(PROBLEM DETAILS)
All records below should be repeated exactly, with the pictures left out.

(RECORDS PROVIDED)
◇ ◇ ◇
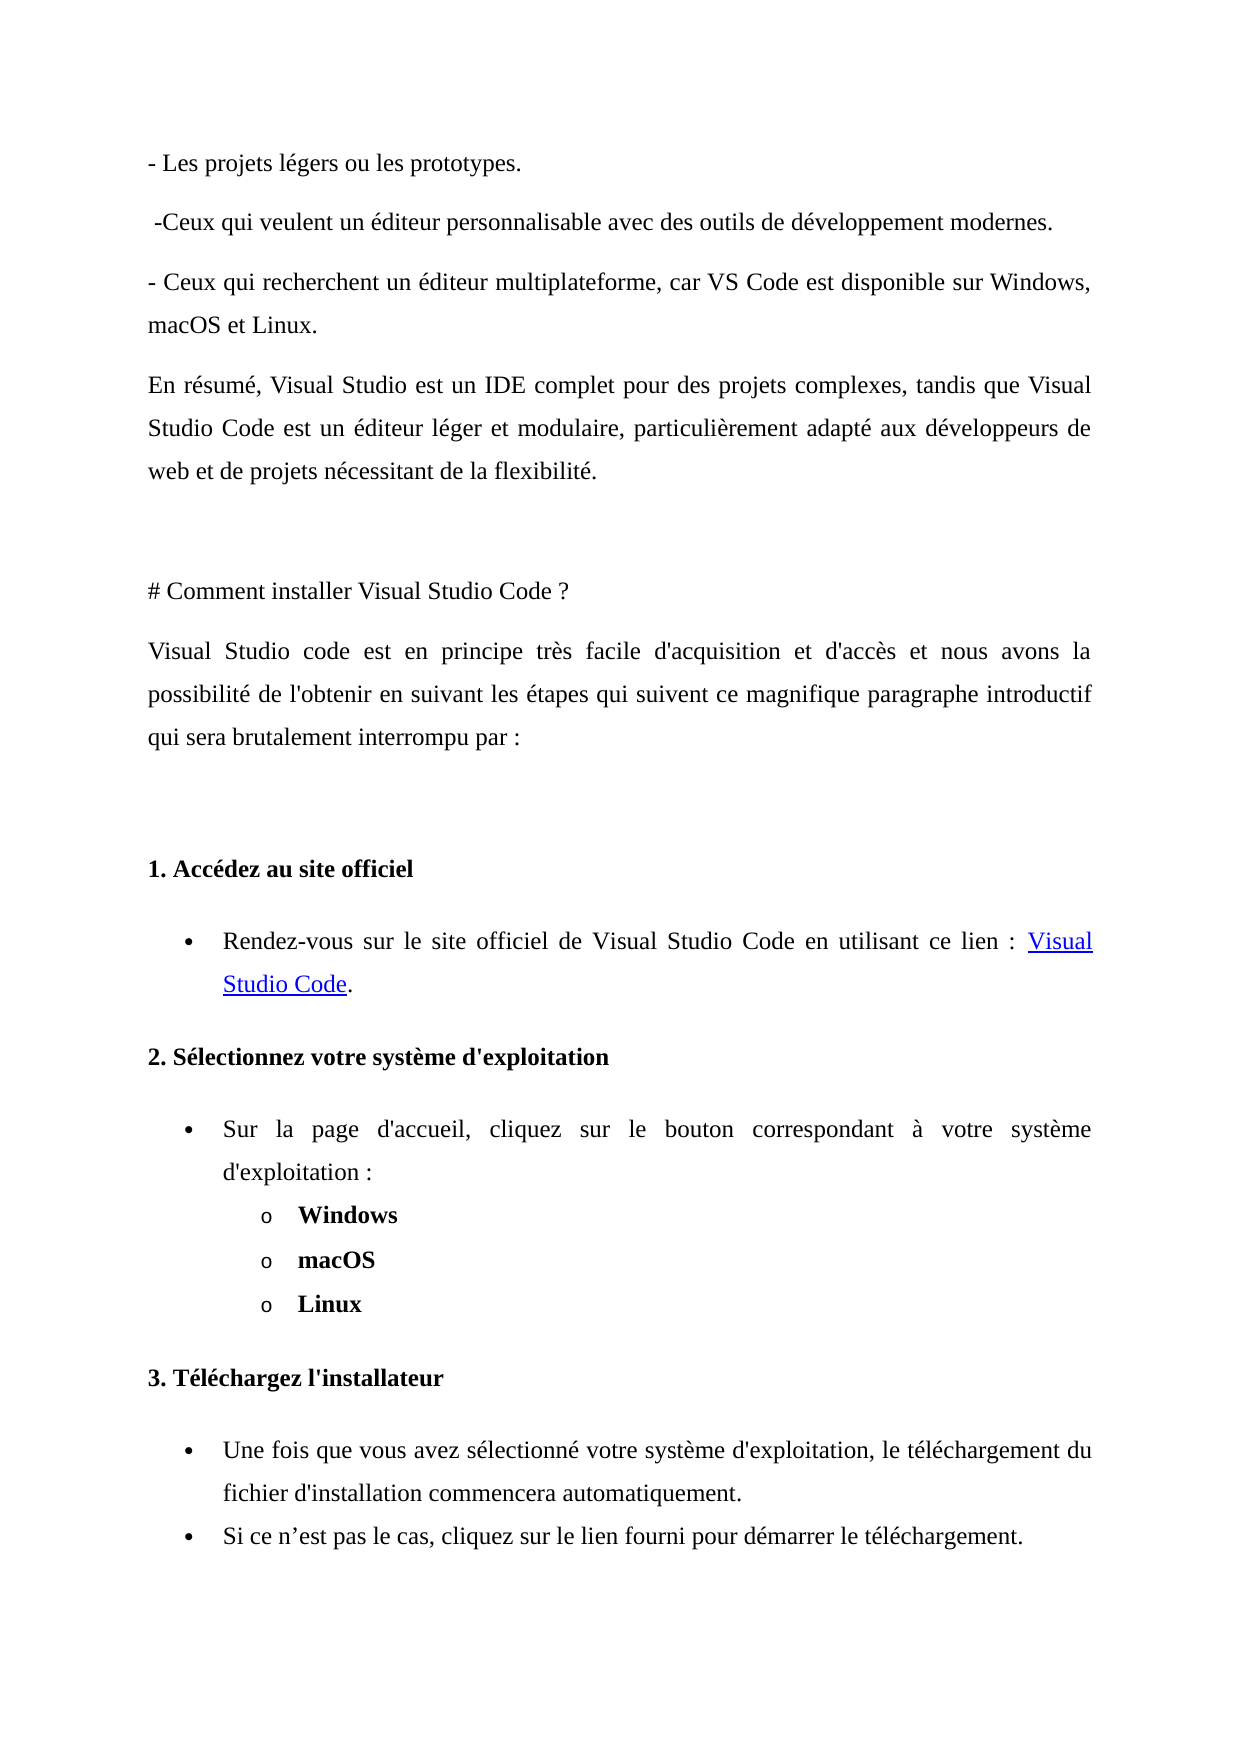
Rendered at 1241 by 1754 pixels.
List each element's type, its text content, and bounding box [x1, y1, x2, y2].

text - Ceux qui recherchent un éditeur multiplateforme, car VS Code est disponible sur Windows, macOS et Linux. [148, 267, 1093, 339]
text 2. Sélectionnez votre système d'exploitation [148, 1042, 1093, 1071]
list Une fois que vous avez sélectionné votre système d'exploitation, le téléchargement du fichier d'installation commencera automatiquement. [185, 1435, 1093, 1507]
list Si ce n’est pas le cas, cliquez sur le lien fourni pour démarrer le téléchargement. [185, 1521, 1093, 1550]
text # Comment installer Visual Studio Code ? [148, 576, 1093, 605]
text 3. Téléchargez l'installateur [148, 1363, 1093, 1391]
text - Les projets légers ou les prototypes. [148, 148, 1093, 176]
list Windows [260, 1200, 1093, 1230]
text Visual Studio code est en principe très facile d'acquisition et d'accès et nous avons la possibilité de l'obtenir en suivant les étapes qui suivent ce magnifique paragraphe introductif qui sera brutalement interrompu par : [148, 636, 1093, 751]
list Rendez-vous sur le site officiel de Visual Studio Code en utilisant ce lien : Visual Studio Code. [185, 926, 1093, 998]
text -Ceux qui veulent un éditeur personnalisable avec des outils de développement modernes. [148, 207, 1093, 236]
list macOS [260, 1245, 1093, 1274]
list Linux [260, 1289, 1093, 1319]
list Sur la page d'accueil, cliquez sur le bouton correspondant à votre système d'exploitation : [185, 1114, 1093, 1186]
text En résumé, Visual Studio est un IDE complet pour des projets complexes, tandis que Visual Studio Code est un éditeur léger et modulaire, particulièrement adapté aux développeurs de web et de projets nécessitant de la flexibilité. [148, 370, 1093, 485]
text 1. Accédez au site officiel [148, 854, 1093, 883]
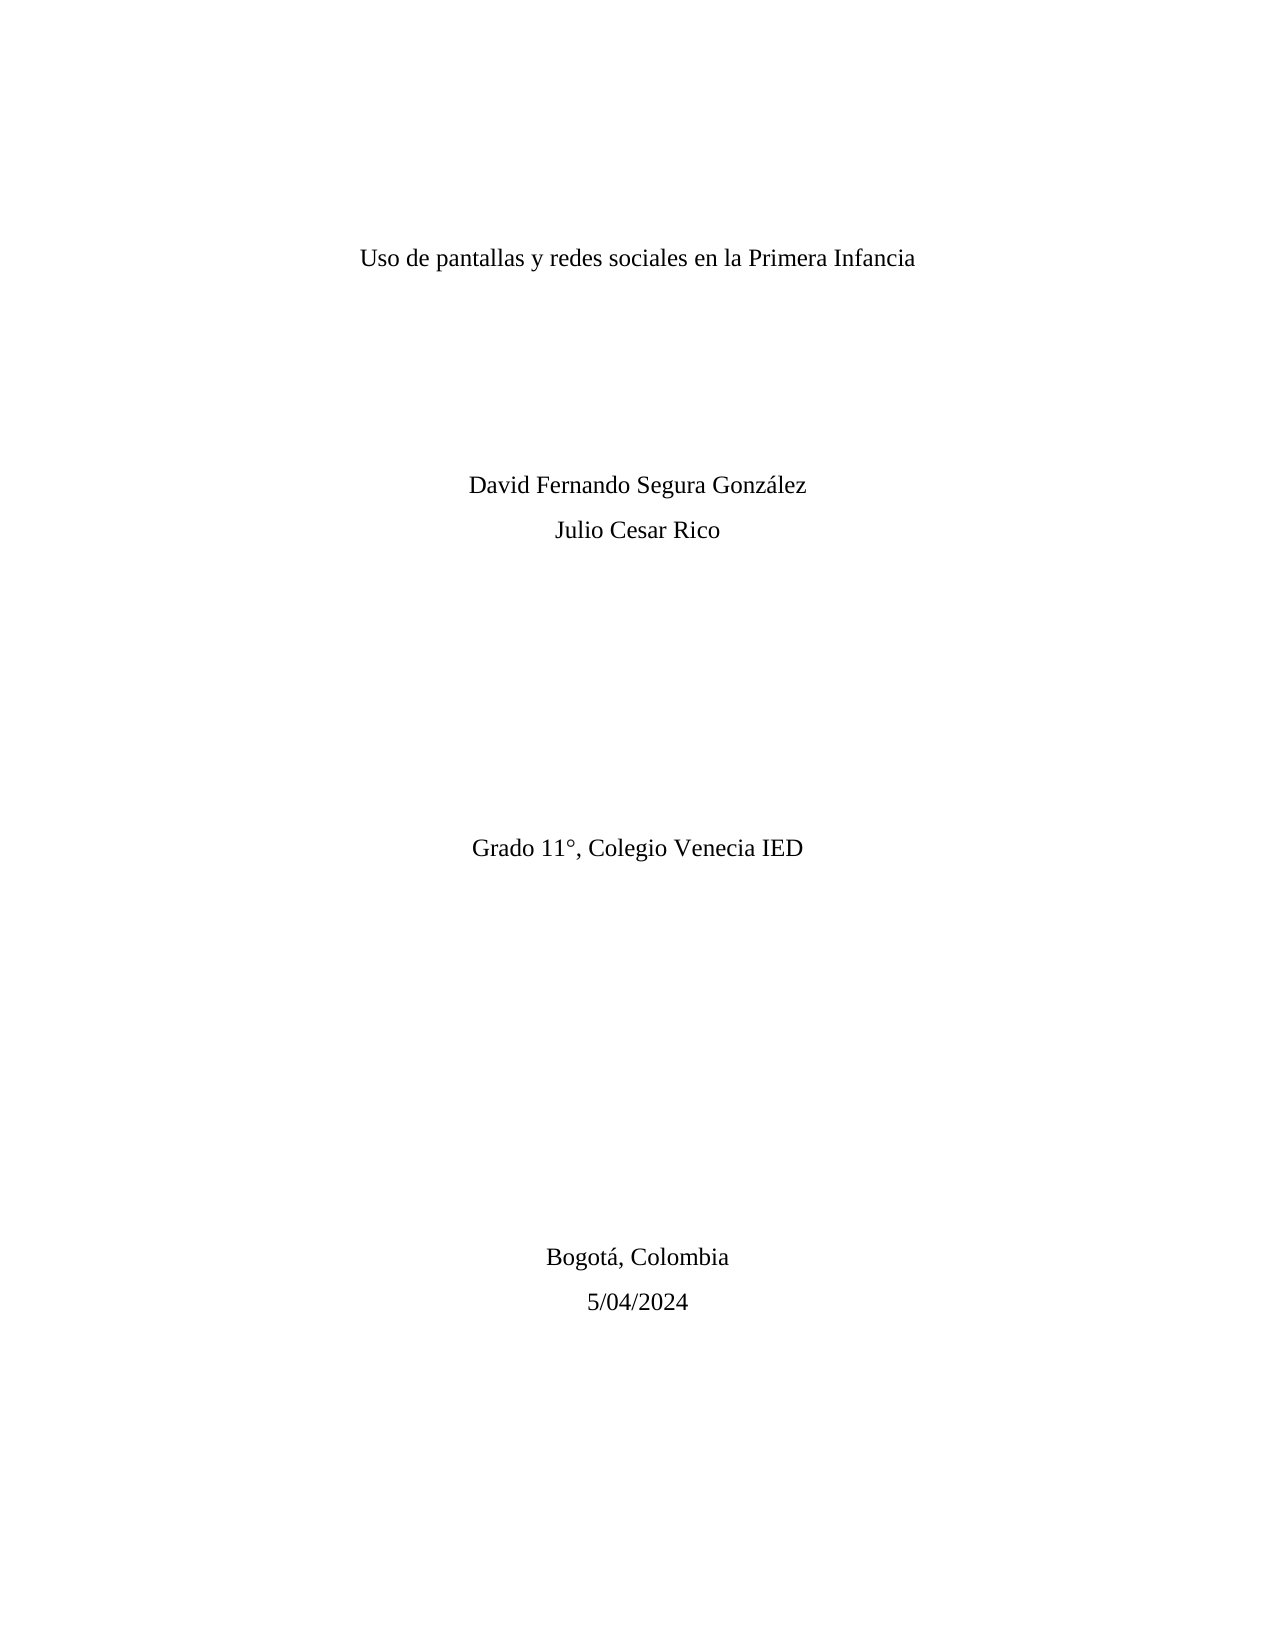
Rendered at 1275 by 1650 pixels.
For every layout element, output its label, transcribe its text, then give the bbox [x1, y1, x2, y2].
◇ ◇ ◇
(TASK SOLUTION)
Rendered at 1241 by 1754 pixels.
List each element's type, its text content, and bounding box [x1, y1, x2, y2].

text - Ceux qui recherchent un éditeur multiplateforme, car VS Code est disponible sur Windows, macOS et Linux. [148, 267, 1093, 339]
text 2. Sélectionnez votre système d'exploitation [148, 1042, 1093, 1071]
list Une fois que vous avez sélectionné votre système d'exploitation, le téléchargement du fichier d'installation commencera automatiquement. [185, 1435, 1093, 1507]
list Si ce n’est pas le cas, cliquez sur le lien fourni pour démarrer le téléchargement. [185, 1521, 1093, 1550]
text # Comment installer Visual Studio Code ? [148, 576, 1093, 605]
text 3. Téléchargez l'installateur [148, 1363, 1093, 1391]
text - Les projets légers ou les prototypes. [148, 148, 1093, 176]
list Windows [260, 1200, 1093, 1230]
text Visual Studio code est en principe très facile d'acquisition et d'accès et nous avons la possibilité de l'obtenir en suivant les étapes qui suivent ce magnifique paragraphe introductif qui sera brutalement interrompu par : [148, 636, 1093, 751]
list Rendez-vous sur le site officiel de Visual Studio Code en utilisant ce lien : Visual Studio Code. [185, 926, 1093, 998]
text -Ceux qui veulent un éditeur personnalisable avec des outils de développement modernes. [148, 207, 1093, 236]
list macOS [260, 1245, 1093, 1274]
list Linux [260, 1289, 1093, 1319]
list Sur la page d'accueil, cliquez sur le bouton correspondant à votre système d'exploitation : [185, 1114, 1093, 1186]
text En résumé, Visual Studio est un IDE complet pour des projets complexes, tandis que Visual Studio Code est un éditeur léger et modulaire, particulièrement adapté aux développeurs de web et de projets nécessitant de la flexibilité. [148, 370, 1093, 485]
text 1. Accédez au site officiel [148, 854, 1093, 883]
Rendered at 1275 by 1650 pixels.
For every layout element, output its label, transcribe its text, then give the bbox [x1, y1, x2, y2].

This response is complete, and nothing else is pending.